Exercise text:
• • • •

Fig. 3 is a diagram showing the jerk, acceleration, speed and position during an adjustment of the vehicle seat according to Fig. 1; and

Fig. 4 shows a method for controlling a vehicle seat.

Fig. 1 shows a vehicle seat 1 with several adjustable components 10A-10G. The vehicle seat 1 also comprises several electric drive units 11A-11G, each for adjusting one of the components 10A-10G relative to other parts of the vehicle seat 1, and a control system 12 for controlling the electric drive units 11A-11G. For this purpose, the electric drive units 11A-11G are connected via control cables (alternatively wirelessly) connected to the control system 12. The vehicle seat 1 can also be referred to as a vehicle seat system.

Fig. 1 shows the vehicle seat 1 in a first position for use. Fig. 2 shows the vehicle seat 1 in a second position for use. In addition, the vehicle seat 1 can be converted into an easy-entry position and a fold-flat position.

One of the components 10A-10G is a seat part 10A on which a cushion 13 is attached. Another of the components 10A-10G is a backrest 10C. The seat part 10A is supported on a base 10B, which represents another of the components 10A-10G, in an adjustable manner via a height adjustment mechanism 100.

The height adjustment mechanism 100 comprises in the present case (on both sides) a four-bar linkage with a front lever and a rear lever, although other designs are also conceivable. The levers are each pivotably mounted on the seat part 10A and on the base 10B. Depending on the pivoting position of the levers, the seat part 10A can be brought into a lowered position closer to a vehicle floor 2, as shown in Fig. 1, or into a raised position further away from the vehicle floor 2, as shown in Fig. 2. For the easy-entry position, the levers can be pivoted even further forward. In the easy-entry position, for example, getting into a row of seats behind the vehicle seat 1 can be made easier. An electric drive unit 11A is provided to adjust the seat part 10A relative to the base 10B. The electric drive unit 11A comprises a brushless direct current motor 110. Such motors are also referred to as BLDC motors for short. The direct current motor 110 can be operated at a variable speed. A higher speed results in a greater power requirement from the vehicle electrical system, a lower speed results in a lower power requirement from the vehicle electrical system. The direct current motor 110 is coupled to a spindle via a gear, for example. The spindle is mounted on the seat part 10A, the direct current motor 110 on the base 10B (alternatively, e.g. vice versa), so that activating the electric drive unit 10A by a relative movement of the spindle to a spindle nut adjusts the seat part 10A relative to the base 10B.

• • • •

Data excerpt:
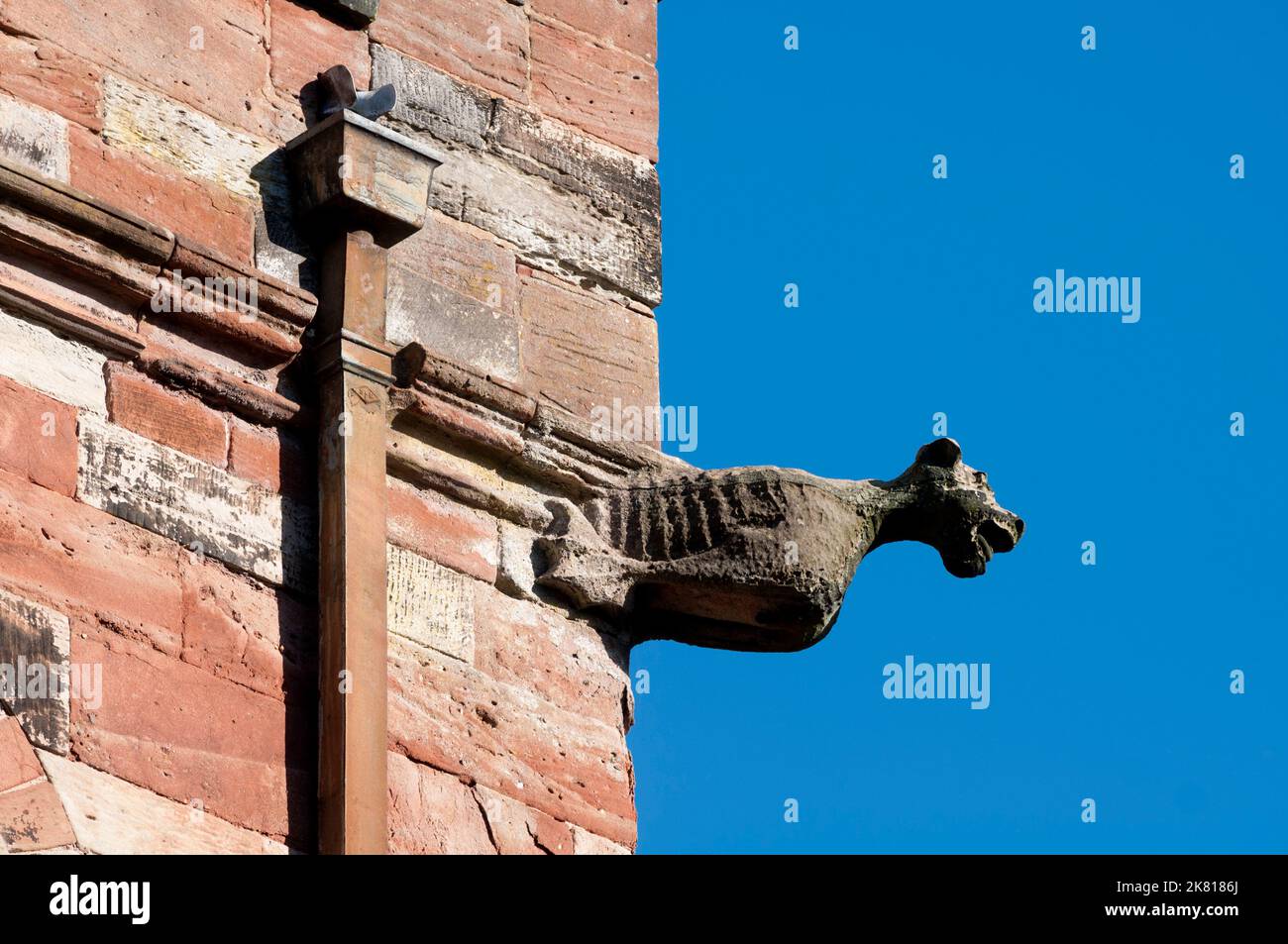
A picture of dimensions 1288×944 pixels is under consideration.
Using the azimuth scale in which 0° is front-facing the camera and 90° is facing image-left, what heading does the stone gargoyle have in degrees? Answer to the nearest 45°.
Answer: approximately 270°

• • • •

Task instructions:
#1 Answer these questions about the vehicle seat text.
(a) What type of motor does the electric drive unit 11A comprise?
(b) To which component is the cushion 13 attached?
(c) Besides the two positions for use, into which two positions can the vehicle seat 1 be converted?
#2 In the vehicle seat text, reproduce the passage that opens with the words "Fig. 4 shows" and closes with "a fold-flat position.", switching "control system" to "control unit" wherever it occurs.

Problem solutions:
#1
(a) A brushless direct current motor, also called a BLDC motor.
(b) The seat part 10A.
(c) An easy-entry position and a fold-flat position.

#2
Fig. 4 shows a method for controlling a vehicle seat.

Fig. 1 shows a vehicle seat 1 with several adjustable components 10A-10G. The vehicle seat 1 also comprises several electric drive units 11A-11G, each for adjusting one of the components 10A-10G relative to other parts of the vehicle seat 1, and a control unit 12 for controlling the electric drive units 11A-11G. For this purpose, the electric drive units 11A-11G are connected via control cables (alternatively wirelessly) connected to the control unit 12. The vehicle seat 1 can also be referred to as a vehicle seat system.

Fig. 1 shows the vehicle seat 1 in a first position for use. Fig. 2 shows the vehicle seat 1 in a second position for use. In addition, the vehicle seat 1 can be converted into an easy-entry position and a fold-flat position.